TO DO
Copy out all the rows below word for word, leaving out the pictures.

----- ENTRIES -----

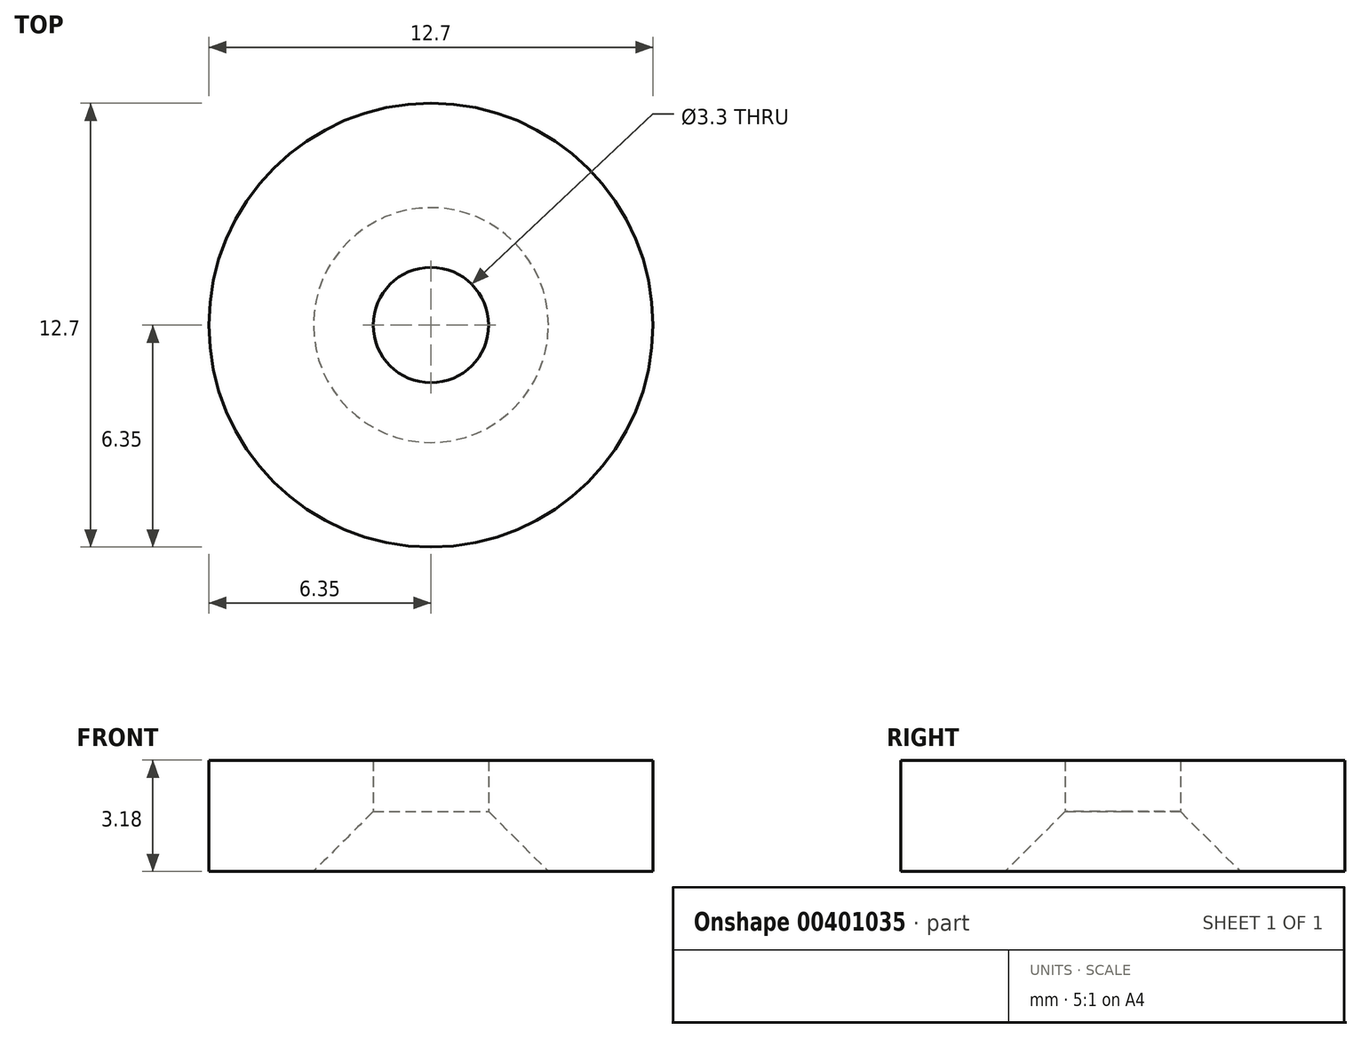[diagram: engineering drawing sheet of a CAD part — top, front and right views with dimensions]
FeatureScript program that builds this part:
annotation { "Feature Type Name" : "Feature", "Feature Type Description" : "" }
export const myFeature = defineFeature(function(context is Context, id is Id, definition is map)
    precondition{}
    {
        {
            var Q0;
            Q0=qCreatedBy(makeId("Top.planeOp"),FACE);
            var sketch = newSketch(context, id + "F0", { "sketchPlane" : qUnion([Q0])});
            skCircle(sketch, "E0", {"center": v(0, 0) * mm, "radius": 6.35 * mm});
            skSolve(sketch);
        }
        {
            var Q0;
            Q0=makeQuery(id+"F0.imprint","IMPRINT",FACE,{"disambiguationData":[TD([[makeQuery(id+"F0.imprint","IMPRINT",EDGE,{"derivedFrom":sQuery(id+"F0.wireOp",EDGE,"E0")}),1.0]])]});
            extrude(context, id + "F1", {"entities" : qUnion([Q0]), "depth" : 3.17 * mm});
        }
        {
            var Q0;
            Q0=sQuery(id+"F0.wireOp",VERTEX,"E0.center");
            var Q1;
            Q1=makeQuery(id+"F1.opExtrude","SWEPT_BODY",BODY,{"disambiguationData":[OSD([sQuery(id+"F0.wireOp",EDGE,"E0")])]});
            hole(context, id + "F2", {"style" : HoleStyle.C_SINK, "endStyle" : HoleEndStyle.THROUGH, "oppositeDirection" : true, "standardTappedOrClearance" : lookupTablePath({ "standard" : "ISO", "fit" : "Normal", "size" : "M3", "type" : "Clearance" }), "standardBlindInLast" : lookupTablePath({ "fit" : "Standard", "standard" : "ISO", "size" : "M3", "type" : "Clearance" }), "holeDiameter" : 3.3 * mm, "cSinkDiameter" : 6.72 * mm, "cSinkAngle" : 90 * degree, "isTappedThrough" : true, "tappedDepth" : 12.7 * mm, "tapClearance" : 3, "locations" : qUnion([Q0]), "scope" : qUnion([Q1])});
        }
    });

-----

SOLUTION TO THE PROBLEM
[diagram: engineering drawing sheet of a CAD part — top, front and right views with dimensions]
FeatureScript program that builds this part:
annotation { "Feature Type Name" : "Feature", "Feature Type Description" : "" }
export const myFeature = defineFeature(function(context is Context, id is Id, definition is map)
    precondition{}
    {
        {
            var Q0;
            Q0=qCreatedBy(makeId("Top.planeOp"),FACE);
            var sketch = newSketch(context, id + "F0", { "sketchPlane" : qUnion([Q0])});
            skCircle(sketch, "E0", {"center": v(0, 0) * mm, "radius": 6.35 * mm});
            skSolve(sketch);
        }
        {
            var Q0;
            Q0=makeQuery(id+"F0.imprint","IMPRINT",FACE,{"disambiguationData":[TD([[makeQuery(id+"F0.imprint","IMPRINT",EDGE,{"derivedFrom":sQuery(id+"F0.wireOp",EDGE,"E0")}),1.0]])]});
            extrude(context, id + "F1", {"entities" : qUnion([Q0]), "depth" : 3.17 * mm});
        }
        {
            var Q0;
            Q0=sQuery(id+"F0.wireOp",VERTEX,"E0.center");
            var Q1;
            Q1=makeQuery(id+"F1.opExtrude","SWEPT_BODY",BODY,{"disambiguationData":[OSD([sQuery(id+"F0.wireOp",EDGE,"E0")])]});
            hole(context, id + "F2", {"style" : HoleStyle.C_SINK, "endStyle" : HoleEndStyle.THROUGH, "oppositeDirection" : true, "standardTappedOrClearance" : lookupTablePath({ "standard" : "ISO", "fit" : "Normal", "size" : "M3", "type" : "Clearance" }), "standardBlindInLast" : lookupTablePath({ "fit" : "Standard", "standard" : "ISO", "size" : "M3", "type" : "Clearance" }), "holeDiameter" : 3.3 * mm, "cSinkDiameter" : 6.72 * mm, "cSinkAngle" : 90 * degree, "isTappedThrough" : true, "tappedDepth" : 12.7 * mm, "tapClearance" : 3, "locations" : qUnion([Q0]), "scope" : qUnion([Q1])});
        }
    });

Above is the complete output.